Print the listing below exactly, images excluded.

▸ **INFORMATION PROVIDED**
══════════

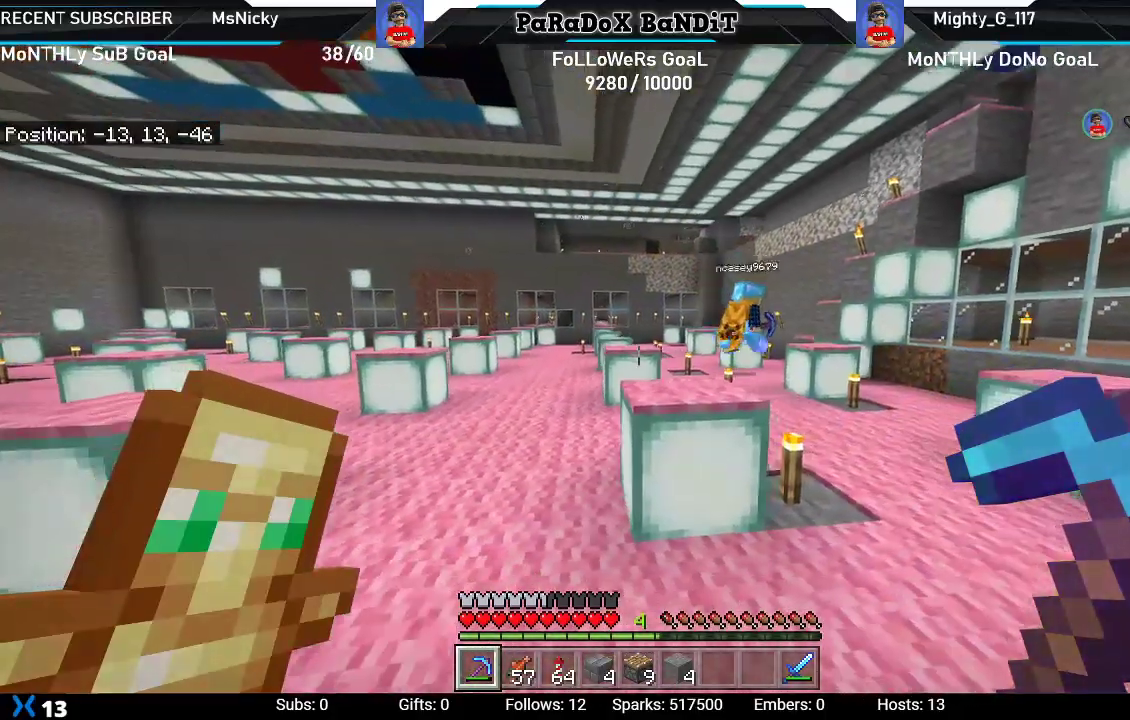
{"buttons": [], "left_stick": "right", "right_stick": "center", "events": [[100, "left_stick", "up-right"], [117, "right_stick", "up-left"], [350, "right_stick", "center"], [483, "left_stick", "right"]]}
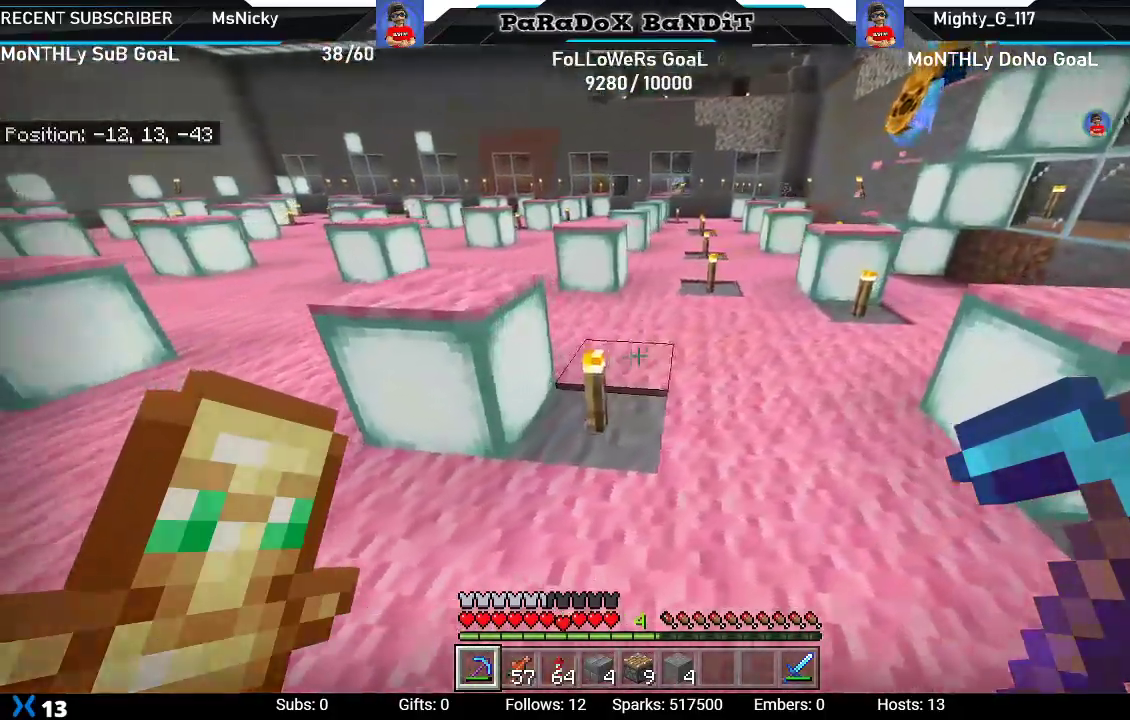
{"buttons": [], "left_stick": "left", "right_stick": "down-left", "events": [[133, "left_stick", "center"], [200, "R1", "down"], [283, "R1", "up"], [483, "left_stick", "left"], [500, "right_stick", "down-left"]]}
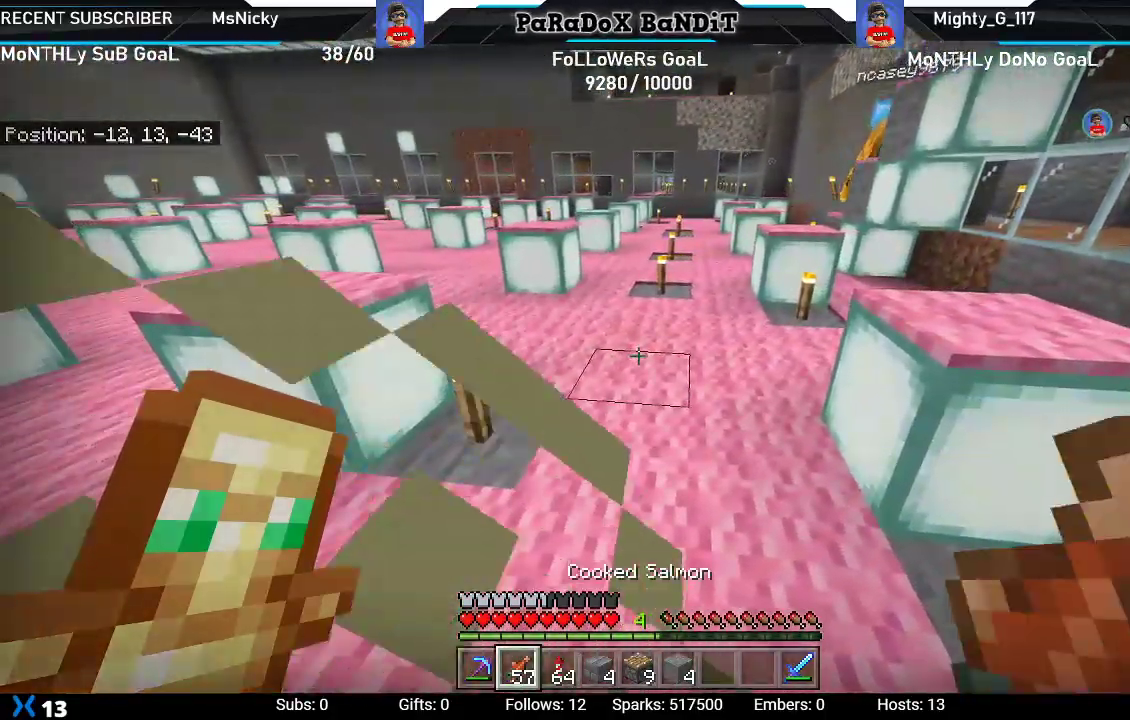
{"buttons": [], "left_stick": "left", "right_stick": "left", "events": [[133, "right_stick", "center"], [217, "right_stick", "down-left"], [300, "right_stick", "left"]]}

══════════

▸ **TASK OUTPUT**
{"buttons": [], "left_stick": "right", "right_stick": "center", "events": [[100, "left_stick", "up-right"], [117, "right_stick", "up-left"], [350, "right_stick", "center"], [483, "left_stick", "right"]]}
{"buttons": [], "left_stick": "left", "right_stick": "down-left", "events": [[133, "left_stick", "center"], [200, "R1", "down"], [283, "R1", "up"], [483, "left_stick", "left"], [500, "right_stick", "down-left"]]}
{"buttons": [], "left_stick": "left", "right_stick": "left", "events": [[133, "right_stick", "center"], [217, "right_stick", "down-left"], [300, "right_stick", "left"]]}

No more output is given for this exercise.